Jülide Çetin und Şeyma Demirel stehen kurz vor einer Abschiebung nach Bulgarien.

Seit knapp 40 Tagen warten die beiden Lehrerinnen Jülide Çetin und Şeyma Demirel nun am Flughafen in Frankfurt auf eine klare Entscheidung. Für sie ist es eine Schicksalsfrage. Es bleiben ihnen wenige Optionen.

Personen aus der Türkei stellen seit dem gescheiterten Putschversuch vom 15. Juli 2016 Asylanträge in Deutschland. Viele Gülen-Anhänger, Journalisten und pro-kurdische Aktivisten werden seither mit schwerster politischer Verfolgung konfrontiert.

Zehntausende von ihnen befinden sich seit vielen Jahren im Gefängnis und sitzen mehrjährige Haftstrafen ab. In der Regel werden sie damit beschuldigt, als Mitglieder einer Terrororganisation den Staat umstürzen zu wollen.

Akademiker:innen und Hausfrauen mit Kindern

Dass es sich bei vielen dieser Personen um unbewaffnete Akademiker:innen, Lehrer:innen, Ärzt:innen, ältere Menschen sowie einfache Hausfrauen mit Kindern handelt, scheint den staatlichen Behörden gleichgültig zu sein. Dabei gilt die Gefahr nicht nur für Menschen in der Türkei.

Die Regierung um den Staatspräsidenten Recep Tayyip Erdoğan rühmt sich regelmäßig damit, auch Andersdenkende im Ausland zu entführen und in die Gefängnisse zu stecken (DTJ-Online berichtete).

Fluchtziel Deutschland

Aus diesem Grund verlassen nicht nur Türk:innen aus der Türkei das Land, um vor dem Erdoğan-Regime sicher zu sein. Auch Sympathisanten der Gülen-Bewegung etwa, die in Einrichtungen oder Institutionen der Bewegung im Ausland im Einsatz sind oder waren, fliehen oft nach Europa. Deutschland ist als eines der vergleichsweise sicheren Länder das präferierte Ziel dieser Personengruppen.

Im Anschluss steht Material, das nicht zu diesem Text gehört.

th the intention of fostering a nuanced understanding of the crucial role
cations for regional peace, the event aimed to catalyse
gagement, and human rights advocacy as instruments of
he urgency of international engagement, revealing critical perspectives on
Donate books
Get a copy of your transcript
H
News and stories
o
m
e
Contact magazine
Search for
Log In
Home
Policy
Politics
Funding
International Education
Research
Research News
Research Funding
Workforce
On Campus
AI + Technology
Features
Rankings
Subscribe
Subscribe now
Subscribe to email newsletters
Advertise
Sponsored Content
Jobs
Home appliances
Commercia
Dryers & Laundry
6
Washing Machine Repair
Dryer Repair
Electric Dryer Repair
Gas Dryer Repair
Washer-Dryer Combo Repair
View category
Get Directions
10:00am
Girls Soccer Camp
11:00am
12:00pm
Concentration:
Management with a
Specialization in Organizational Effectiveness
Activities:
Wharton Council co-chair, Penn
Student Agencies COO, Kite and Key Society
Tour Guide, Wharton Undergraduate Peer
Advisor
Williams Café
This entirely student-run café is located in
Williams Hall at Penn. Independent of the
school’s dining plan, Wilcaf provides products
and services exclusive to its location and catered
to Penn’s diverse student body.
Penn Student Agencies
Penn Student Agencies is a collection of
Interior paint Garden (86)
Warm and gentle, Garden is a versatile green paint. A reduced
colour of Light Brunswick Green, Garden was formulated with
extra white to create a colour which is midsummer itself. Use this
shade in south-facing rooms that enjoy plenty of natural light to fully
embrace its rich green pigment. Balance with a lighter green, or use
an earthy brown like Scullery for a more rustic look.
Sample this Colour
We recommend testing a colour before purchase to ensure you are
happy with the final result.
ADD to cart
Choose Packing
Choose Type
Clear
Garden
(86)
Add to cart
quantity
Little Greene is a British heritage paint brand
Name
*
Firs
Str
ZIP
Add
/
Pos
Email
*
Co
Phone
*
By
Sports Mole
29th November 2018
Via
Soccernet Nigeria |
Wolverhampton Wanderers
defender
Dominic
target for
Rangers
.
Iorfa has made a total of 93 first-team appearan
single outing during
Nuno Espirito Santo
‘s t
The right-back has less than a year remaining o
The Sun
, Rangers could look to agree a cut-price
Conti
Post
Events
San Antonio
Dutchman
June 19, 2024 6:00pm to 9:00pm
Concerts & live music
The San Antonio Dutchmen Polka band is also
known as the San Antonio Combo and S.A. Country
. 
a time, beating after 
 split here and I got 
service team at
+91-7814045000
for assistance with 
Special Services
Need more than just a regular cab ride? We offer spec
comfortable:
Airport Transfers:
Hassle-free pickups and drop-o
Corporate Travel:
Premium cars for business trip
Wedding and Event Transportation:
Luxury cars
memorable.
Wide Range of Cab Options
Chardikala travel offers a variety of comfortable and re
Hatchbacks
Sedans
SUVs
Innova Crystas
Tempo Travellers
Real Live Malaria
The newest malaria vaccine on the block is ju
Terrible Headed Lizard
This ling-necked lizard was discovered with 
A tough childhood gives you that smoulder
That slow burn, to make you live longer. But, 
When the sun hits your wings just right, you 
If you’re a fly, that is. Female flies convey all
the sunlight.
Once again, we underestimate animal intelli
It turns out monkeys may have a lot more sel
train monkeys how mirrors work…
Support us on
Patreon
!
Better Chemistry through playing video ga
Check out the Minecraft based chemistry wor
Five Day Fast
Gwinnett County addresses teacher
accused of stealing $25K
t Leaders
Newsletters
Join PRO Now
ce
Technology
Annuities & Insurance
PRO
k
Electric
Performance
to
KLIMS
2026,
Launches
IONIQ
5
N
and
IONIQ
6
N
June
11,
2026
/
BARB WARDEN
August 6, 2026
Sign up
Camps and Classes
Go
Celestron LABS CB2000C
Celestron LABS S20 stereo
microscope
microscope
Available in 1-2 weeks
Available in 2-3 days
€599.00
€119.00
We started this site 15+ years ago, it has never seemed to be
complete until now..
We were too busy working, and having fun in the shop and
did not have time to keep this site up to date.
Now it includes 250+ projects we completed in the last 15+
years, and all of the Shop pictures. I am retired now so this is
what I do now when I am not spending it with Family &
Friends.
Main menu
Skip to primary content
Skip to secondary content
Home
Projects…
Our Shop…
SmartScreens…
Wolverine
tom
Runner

Vermehrt fliehen Personen aus Ländern, die ein strategisches Bündnis mit der Türkei haben oder starke Wirtschaftsbeziehungen zum Land hegen. Darunter fallen zahlreichen Länder aus dem Balkan, Afrika und Asien. Jülide Çetin und Şeyma Demirel sind zwei Lehrerinnen, die bis vor Kurzem noch in Vietnam lebten.

40 Tage am Flughafen Frankfurt

Doch angesichts der Tatsache, dass die Türkei aus benachbarten Staaten wie Thailand, Malaysia, Myanmar und Indonesien bereits Andersdenkende entführt hat, fühlten sie sich in Vietnam nicht mehr sicher. Ursprünglich wollten die beiden Lehrerinnen direkt nach Deutschland reisen.

Aufgrund der weltweiten Corona-Pandemie konnten Sie zunächst ein Visum in Bulgarien beantragen. Vor knapp 40 Tagen kamen Sie in Frankfurt an, doch nun sollen Sie nach Bulgarien zurückgeführt werden.

Bulgarien kein sicheres Land für türkische Flüchtlinge

Zwar ist Bulgarien ein Mitgliedsstaat der Europäischen Union, aber gleichzeitig ein Nachbarland der Türkei. Zudem gibt es in Bulgarien eine sehr große türkische Community mit wirtschaftlichen und familiären Verbindungen in die Türkei. Aus diesem Grund wird Bulgarien auch mit Denunziantentum in Verbindung gebracht.

Türkeistämmige Bulgar:innen könnten, genauso wie die Türken in Deutschland, ihren Aufenthaltsort an türkische Behörden weiterreichen. Und für den türkischen Geheimdienst MIT dürfte der Nachbarstaat auch ein einfacheres Feld sein als Deutschland.

Negativbeispiel Abdullah Büyük

Doch wie Boldmedya berichtete, sollen Çetin und Demirel dennoch nach Bulgarien abgeschoben werden. Dabei hat es in der Vergangenheit auch Fälle gegeben, in denen der bulgarische Staat mutmaßliche Anhänger des islamischen Gelehrten Fethullah Gülen an die Türkei übergeben hat.

So etwa in dem Fall des Unternehmers Abdullah Büyük. Dieser hatte im April 2016 politisches Asyl in Bulgarien beantragt. Nachdem dessen Antrag auf Schutz durch bulgarische Behörden abgelehnt wurde, übergaben ihn die Behörden am 10. August 2016 an der Grenztür von Kapıkule an die Türkei. Seither ist Büyük nun in Haft. Bulgarien, das steht fest, ist kein sicheres Land für türkische Flüchtlinge. So auch nicht für die Lehrerinnen Çetin und Demirel.